**DATA SHOWN:**

# # # #

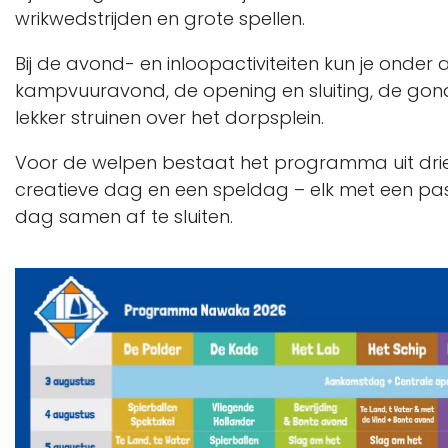
wrikwedstrijden en grote spellen.
Bij de avond- en inloopactiviteiten kun je onde
kampvuuravond, de opening en sluiting, de gon
lekker struinen over het dorpsplein.
Voor de welpen bestaat het programma uit dri
creatieve dag en een speldag – elk met een
dag samen af te sluiten.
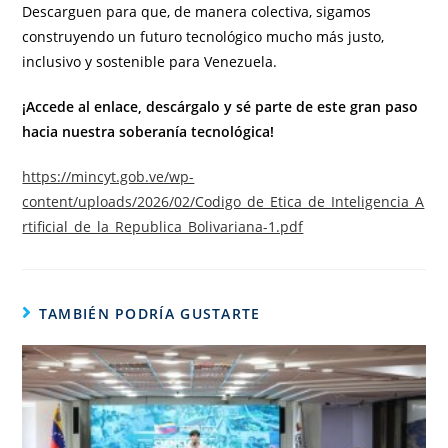
Descarguen para que, de manera colectiva, sigamos
construyendo un futuro tecnológico mucho más justo,
inclusivo y sostenible para Venezuela.
¡Accede al enlace, descárgalo y sé parte de este gran paso
hacia nuestra soberanía tecnológica!
https://mincyt.gob.ve/wp-
content/uploads/2026/02/Codigo_de_Etica_de_Inteligencia_A
rtificial_de_la_Republica_Bolivariana-1.pdf
TAMBIÉN PODRÍA GUSTARTE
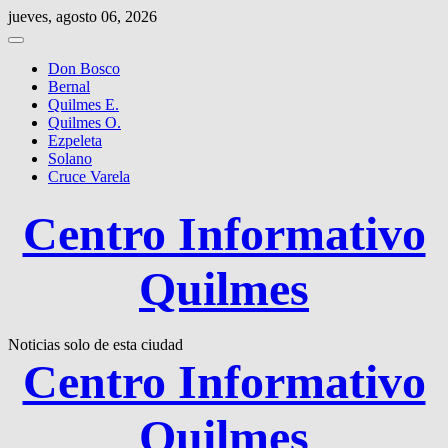
Saltar
jueves, agosto 06, 2026
al
contenido
Don Bosco
Bernal
Quilmes E.
Quilmes O.
Ezpeleta
Solano
Cruce Varela
Centro Informativo
Quilmes
Noticias solo de esta ciudad
Centro Informativo
Quilmes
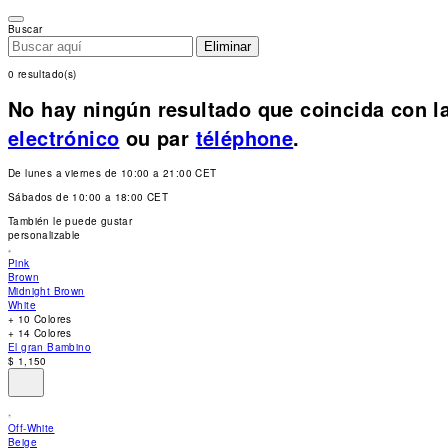
Please
note:
Buscar
This
Eliminar
website
includes
0 resultado(s)
an
accessibility
No hay ningún resultado que coincida con la
system.
Press
electrónico
ou par
téléphone
.
Control-
F11
to
De lunes a viernes de 10:00 a 21:00 CET
adjust
the
Sábados de 10:00 a 18:00 CET
website
to
También le puede gustar
people
personalizable
with
visual
Pink
disabilities
Brown
who
Midnight Brown
are
White
using
+ 10 Colores
a
+ 14 Colores
screen
El gran Bambino
reader;
$ 1,150
Press
Control-
F10
to
open
Off-White
an
Beige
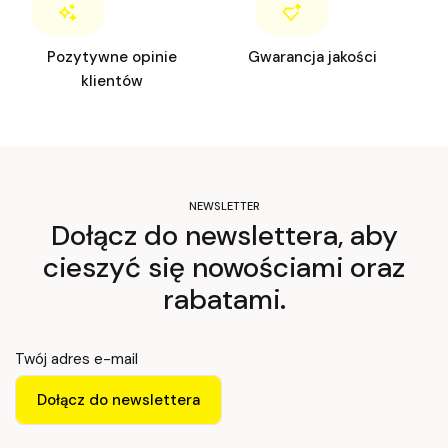
Pozytywne opinie
Gwarancja jakości
klientów
NEWSLETTER
Dołącz do newslettera, aby
cieszyć się nowościami oraz
rabatami.
Twój adres e-mail
Dołącz do newslettera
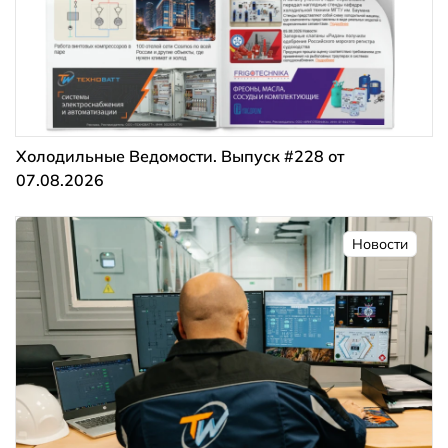
Холодильные Ведомости. Выпуск #228 от
07.08.2026
Новости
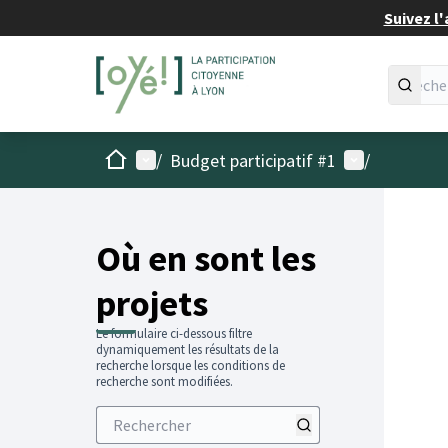
Suivez l'
Accueil
Menu principal
Menu utilisat
/
Budget participatif #1
/
Passer
L'élémen
+
−
Où en sont les
projets
Le formulaire ci-dessous filtre
dynamiquement les résultats de la
recherche lorsque les conditions de
recherche sont modifiées.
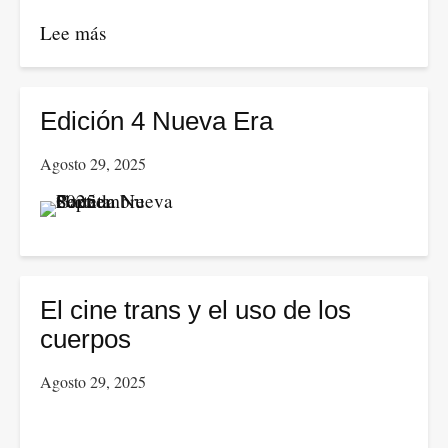
Lee más
sobre
La
fusión
de
Edición 4 Nueva Era
la
Agosto 29, 2025
IA
con
la
Ingeniería
social
El cine trans y el uso de los
cuerpos
Agosto 29, 2025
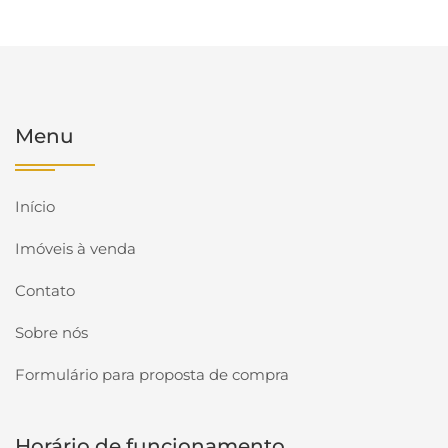
Menu
Início
Imóveis à venda
Contato
Sobre nós
Formulário para proposta de compra
Horário de funcionamento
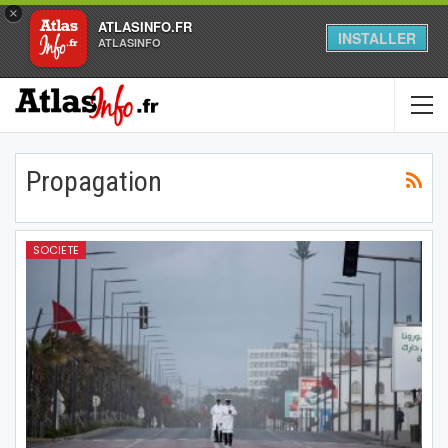
×
ATLASINFO.FR
INSTALLER
ATLASINFO
Propagation
SOCIETE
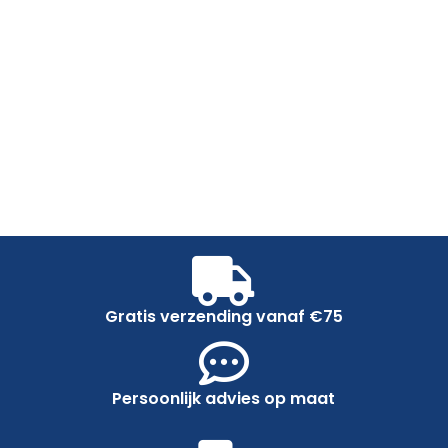
Gratis verzending vanaf €75
Persoonlijk advies op maat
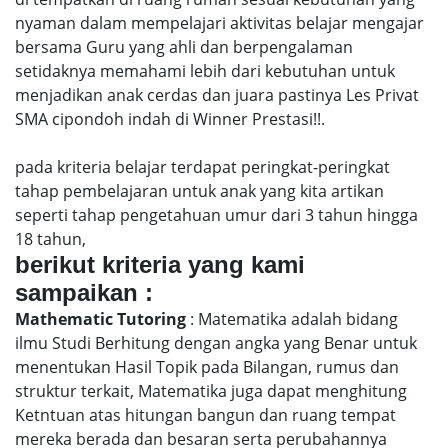
nyaman dalam mempelajari aktivitas belajar mengajar
bersama Guru yang ahli dan berpengalaman
setidaknya memahami lebih dari kebutuhan untuk
menjadikan anak cerdas dan juara pastinya Les Privat
SMA cipondoh indah di Winner Prestasi!!.
pada kriteria belajar terdapat peringkat-peringkat
tahap pembelajaran untuk anak yang kita artikan
seperti tahap pengetahuan umur dari 3 tahun hingga
18 tahun,
berikut kriteria yang kami
sampaikan :
Mathematic Tutoring
: Matematika adalah bidang
ilmu Studi Berhitung dengan angka yang Benar untuk
menentukan Hasil Topik pada Bilangan, rumus dan
struktur terkait, Matematika juga dapat menghitung
Ketntuan atas hitungan bangun dan ruang tempat
mereka berada dan besaran serta perubahannya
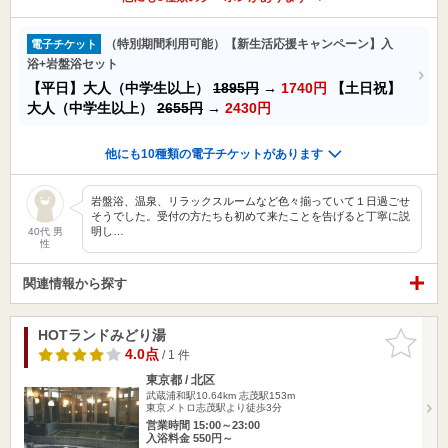
（特別期間利用可能）【新生活応援キャンペーン】入
電子チケット
浴+岩盤浴セット
【平日】大人（中学生以上）
1895円
→
1740円
【土日祝】
大人（中学生以上）
2655円
→
2430円
他にも10種類の電子チケットがあります
岩盤浴、温泉、リラックスルームなど色々揃っていて１日過ごせ
そうでした。受付の方たちも初めて来たことを告げると丁寧に説
明し…
40代 男
性
関連情報から探す
HOTランドみどり湯
お気に入
りに追加
4.0点
/ 1 件
東京都 / 北区
武蔵浦和駅10.64km
志茂駅153m
東京メトロ志茂駅より徒歩3分
営業時間 15:00～23:00
入浴料金 550円～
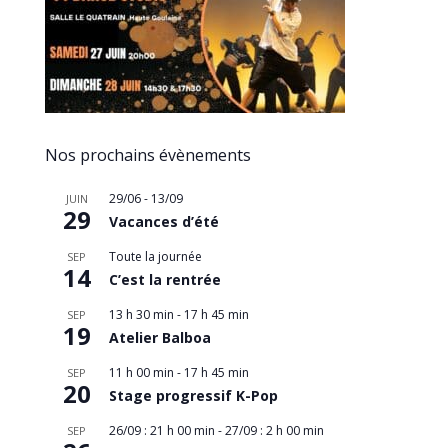
Nos prochains évènements
29/06
-
13/09
JUIN
29
Vacances d’été
Toute la journée
SEP
14
C’est la rentrée
13 h 30 min
-
17 h 45 min
SEP
19
Atelier Balboa
11 h 00 min
-
17 h 45 min
SEP
20
Stage progressif K-Pop
26/09 : 21 h 00 min
-
27/09 : 2 h 00 min
SEP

# # # #

**TO-DO ITEM:** Reproduce verbatim the text of all the records above, leaving out the pictures.

**RESULT OF THIS EXERCISE:**
wrikwedstrijden en grote spellen.
Bij de avond- en inloopactiviteiten kun je onde
kampvuuravond, de opening en sluiting, de gon
lekker struinen over het dorpsplein.
Voor de welpen bestaat het programma uit dri
creatieve dag en een speldag – elk met een
dag samen af te sluiten.
Descarguen para que, de manera colectiva, sigamos
construyendo un futuro tecnológico mucho más justo,
inclusivo y sostenible para Venezuela.
¡Accede al enlace, descárgalo y sé parte de este gran paso
hacia nuestra soberanía tecnológica!
https://mincyt.gob.ve/wp-
content/uploads/2026/02/Codigo_de_Etica_de_Inteligencia_A
rtificial_de_la_Republica_Bolivariana-1.pdf
TAMBIÉN PODRÍA GUSTARTE
Saltar
jueves, agosto 06, 2026
al
contenido
Don Bosco
Bernal
Quilmes E.
Quilmes O.
Ezpeleta
Solano
Cruce Varela
Centro Informativo
Quilmes
Noticias solo de esta ciudad
Centro Informativo
Quilmes
Please
note:
Buscar
This
Eliminar
website
includes
0 resultado(s)
an
accessibility
No hay ningún resultado que coincida con la
system.
Press
electrónico
ou par
téléphone
.
Control-
F11
to
De lunes a viernes de 10:00 a 21:00 CET
adjust
the
Sábados de 10:00 a 18:00 CET
website
to
También le puede gustar
people
personalizable
with
visual
Pink
disabilities
Brown
who
Midnight Brown
are
White
using
+ 10 Colores
a
+ 14 Colores
screen
El gran Bambino
reader;
$ 1,150
Press
Control-
F10
to
open
Off-White
an
Beige
Pozytywne opinie
Gwarancja jakości
klientów
NEWSLETTER
Dołącz do newslettera, aby
cieszyć się nowościami oraz
rabatami.
Twój adres e-mail
Dołącz do newslettera
Холодильные Ведомости. Выпуск #228 от
07.08.2026
Новости
Suivez l'
Accueil
Menu principal
Menu utilisat
/
Budget participatif #1
/
Passer
L'élémen
+
−
Où en sont les
projets
Le formulaire ci-dessous filtre
dynamiquement les résultats de la
recherche lorsque les conditions de
recherche sont modifiées.
Lee más
sobre
La
fusión
de
Edición 4 Nueva Era
la
Agosto 29, 2025
IA
con
la
Ingeniería
social
El cine trans y el uso de los
cuerpos
Agosto 29, 2025
Menu
Início
Imóveis à venda
Contato
Sobre nós
Formulário para proposta de compra
Horário de funcionamento
×
ATLASINFO.FR
INSTALLER
ATLASINFO
Propagation
SOCIETE
Gratis verzending vanaf €75
Persoonlijk advies op maat
nyaman dalam mempelajari aktivitas belajar mengajar
bersama Guru yang ahli dan berpengalaman
setidaknya memahami lebih dari kebutuhan untuk
menjadikan anak cerdas dan juara pastinya Les Privat
SMA cipondoh indah di Winner Prestasi!!.
pada kriteria belajar terdapat peringkat-peringkat
tahap pembelajaran untuk anak yang kita artikan
seperti tahap pengetahuan umur dari 3 tahun hingga
18 tahun,
berikut kriteria yang kami
sampaikan :
Mathematic Tutoring
: Matematika adalah bidang
ilmu Studi Berhitung dengan angka yang Benar untuk
menentukan Hasil Topik pada Bilangan, rumus dan
struktur terkait, Matematika juga dapat menghitung
Ketntuan atas hitungan bangun dan ruang tempat
mereka berada dan besaran serta perubahannya
（特別期間利用可能）【新生活応援キャンペーン】入
電子チケット
浴+岩盤浴セット
【平日】大人（中学生以上）
1895円
→
1740円
【土日祝】
大人（中学生以上）
2655円
→
2430円
他にも10種類の電子チケットがあります
岩盤浴、温泉、リラックスルームなど色々揃っていて１日過ごせ
そうでした。受付の方たちも初めて来たことを告げると丁寧に説
明し…
40代 男
性
関連情報から探す
HOTランドみどり湯
お気に入
りに追加
4.0点
/ 1 件
東京都 / 北区
武蔵浦和駅10.64km
志茂駅153m
東京メトロ志茂駅より徒歩3分
営業時間 15:00～23:00
入浴料金 550円～
Nos prochains évènements
29/06
-
13/09
JUIN
29
Vacances d’été
Toute la journée
SEP
14
C’est la rentrée
13 h 30 min
-
17 h 45 min
SEP
19
Atelier Balboa
11 h 00 min
-
17 h 45 min
SEP
20
Stage progressif K-Pop
26/09 : 21 h 00 min
-
27/09 : 2 h 00 min
SEP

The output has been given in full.